*Your assignment:*
If a line in the data holds the string "Kerberos", list it.
BEGIN Data
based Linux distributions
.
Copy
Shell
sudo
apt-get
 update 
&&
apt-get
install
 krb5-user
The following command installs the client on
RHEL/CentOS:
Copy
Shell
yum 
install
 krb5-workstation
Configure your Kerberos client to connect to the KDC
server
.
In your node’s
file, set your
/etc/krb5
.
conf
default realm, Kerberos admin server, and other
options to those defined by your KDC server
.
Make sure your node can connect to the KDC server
END Data
*Answer for the task:*
Configure your Kerberos client to connect to the KDC
default realm, Kerberos admin server, and other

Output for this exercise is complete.